The contrast between the top two heroes couldn’t have been sharper. Mirio was sunlight personified — vibrant, grinning like tomorrow was guaranteed, no matter how many surgeries, transplants, or endless hospital stays he had behind him. He reminded Izuku so much of All Might it almost hurt. That same larger-than-life warmth that filled a room and made people believe they were safe just because he was standing there.
And then there was Todoroki. Stoic, cold, eyes like a shuttered window. He was strength contained in silence, a wall instead of a beacon. In some twisted way, it felt like watching All Might and Endeavor all over again.
Izuku leaned back in his chair, exhaling.
“Deep thoughts?” a voice drawled.
Izuku just about jumped out of his skin, whipping his head up to see Hitoshi lounging in the corner like he’d been there all along. Coffee in hand. Eyes half-lidded. Smirk tugging at his mouth.
“I—how—what—” Izuku stammered, clutching his chest. “You’re still here?”
“Obviously.” Hitoshi took a lazy sip. “Hospital coffee may be terrible, but it’s still free. Now,” his gaze sharpened, “how was Japan’s number two hero? Did you tell him you’re his number one fan?”
Izuku groaned and dropped into the chair across from him, burying his face in his hands. “I think I yelled at him.”
There was a pause. Then Shinsou’s smirk spread, slow and dangerous. “Oh, this is good. You yelled at Shouto Todoroki. Please, elaborate.”
“He accused me of being bribed,” Izuku mumbled through his palms. “By his father. To make him use his fire quirk. And then I just—snapped. I told him he wasn’t my hero, he was my patient. I basically… ranted. Loudly. At the number two hero.”
Hitoshi took another deliberate sip. “Incredible. Truly. If I’d known this day was coming, I would’ve brought popcorn.”
Izuku peeked out from between his fingers, cheeks burning. “I ruined it, didn’t I? He’s probably going to request another doctor. Or worse, file a complaint. Or—or—”
“If he files a complaint, it’s not your fault,” Hitoshi cut in, leaning back in his chair with a shrug. “You were offended, and you defended yourself.
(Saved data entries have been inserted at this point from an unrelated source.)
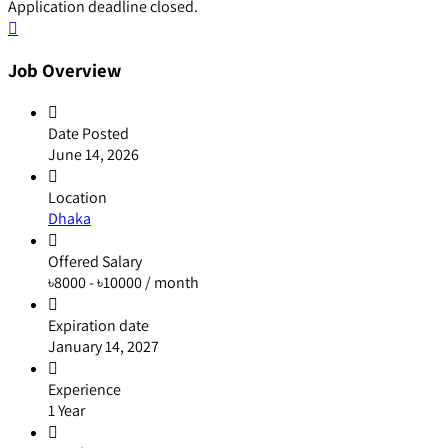
Application deadline closed.
Job Overview
Date Posted
June 14, 2026
Location
Dhaka
Offered Salary
৳
8000
-
৳
10000
/ month
Expiration date
January 14, 2027
Experience
1 Year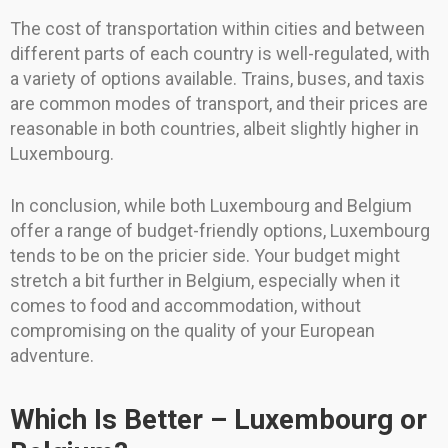
The cost of transportation within cities and between
different parts of each country is well-regulated, with
a variety of options available. Trains, buses, and taxis
are common modes of transport, and their prices are
reasonable in both countries, albeit slightly higher in
Luxembourg.
In conclusion, while both Luxembourg and Belgium
offer a range of budget-friendly options, Luxembourg
tends to be on the pricier side. Your budget might
stretch a bit further in Belgium, especially when it
comes to food and accommodation, without
compromising on the quality of your European
adventure.
Which Is Better – Luxembourg or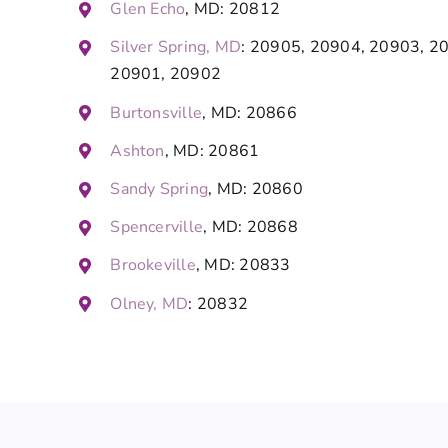
Glen Echo
, MD: 20812
Silver Spring, MD
: 20905, 20904, 20903, 2
20901, 20902
Burtonsville
, MD: 20866
Ashton
, MD: 20861
Sandy Spring
, MD: 20860
Spencerville
, MD: 20868
Brookeville
, MD: 20833
Olney, MD
: 20832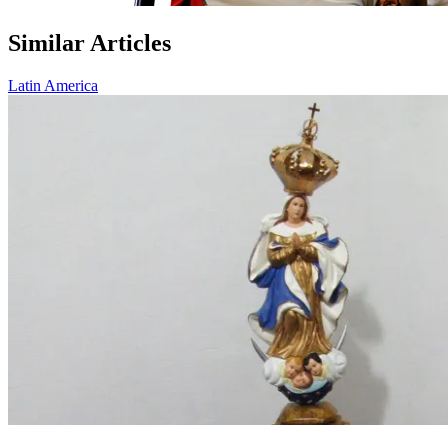
Similar Articles
Latin America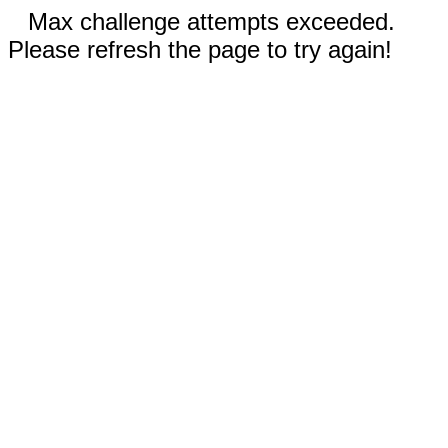
Max challenge attempts exceeded.
Please refresh the page to try again!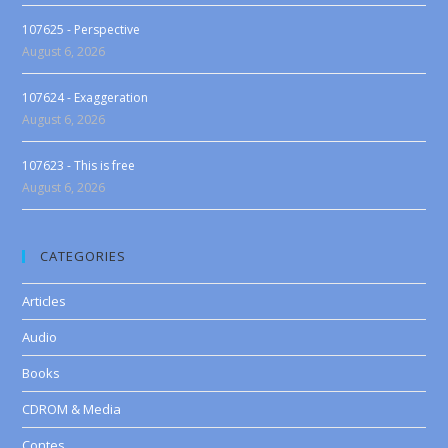
107625 - Perspective
August 6, 2026
107624 - Exaggeration
August 6, 2026
107623 - This is free
August 6, 2026
CATEGORIES
Articles
Audio
Books
CDROM & Media
Contes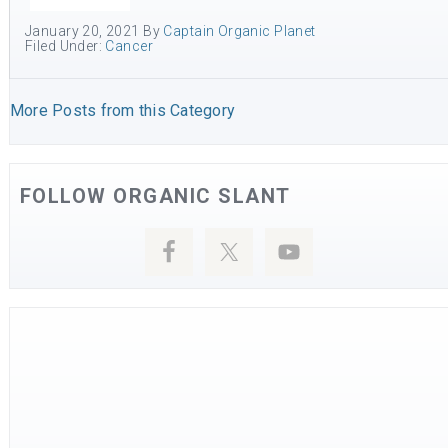
January 20, 2021
By
Captain Organic Planet
Filed Under:
Cancer
More Posts from this Category
FOLLOW ORGANIC SLANT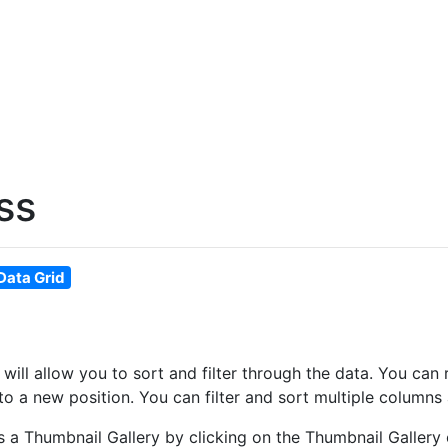
ss
Data Grid
at will allow you to sort and filter through the data. You 
o a new position. You can filter and sort multiple columns 
as a Thumbnail Gallery by clicking on the Thumbnail Gallery 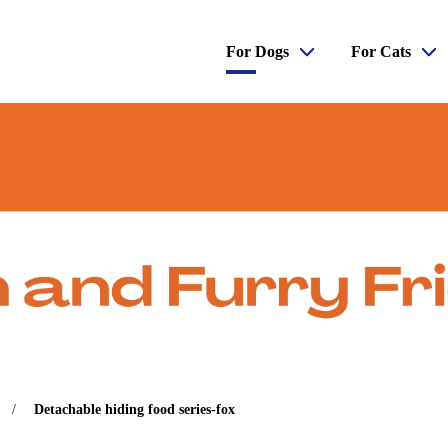
For Dogs
For Cats
Detachable hiding food series-fox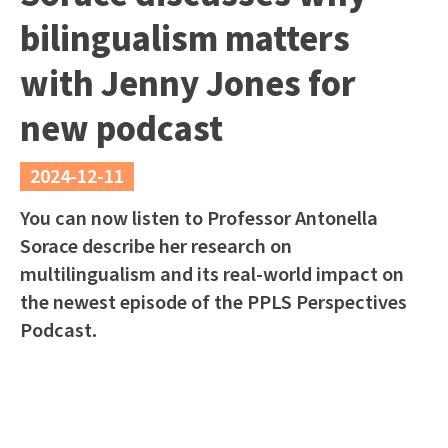
bilingualism matters
with Jenny Jones for
new podcast
2024-12-11
You can now listen to Professor Antonella
Sorace describe her research on
multilingualism and its real-world impact on
the newest episode of the PPLS Perspectives
Podcast.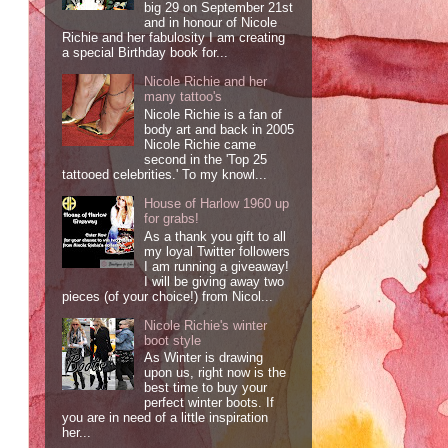
big 29 on September 21st
and in honour of Nicole
Richie and her fabulosity I am creating
a special Birthday book for...
Nicole Richie and her
many tattoo's
Nicole Richie is a fan of
body art and back in 2005
Nicole Richie came
second in the 'Top 25
tattooed celebrities.' To my knowl...
House of Harlow 1960 up
for grabs!
As a thank you gift to all
my loyal Twitter followers
I am running a giveaway!
I will be giving away two
pieces (of your choice!) from Nicol...
Nicole Richie's winter
boot style
As Winter is drawing
upon us, right now is the
best time to buy your
perfect winter boots. If
you are in need of a little inspiration
her...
There’s nothing wrong with that. Heroes don’t need more people kissing their asses. They need someone who’ll call them out when they’re being idiots. Sounds like you did your job.”
Izuku blinked at him, stunned. His chest still felt tight, but… a little less crushing.
He let out a shaky breath that came out half laugh, half groan. “You make everything sound so simple.”
“That’s because it is,” Hitoshi deadpanned. A pause. Then the corner of his mouth twitched. “Also because I want to see if Todoroki comes back just to watch you panic again. That’s entertainment.”
Izuku grabbed the nearest napkin and hurled it at him.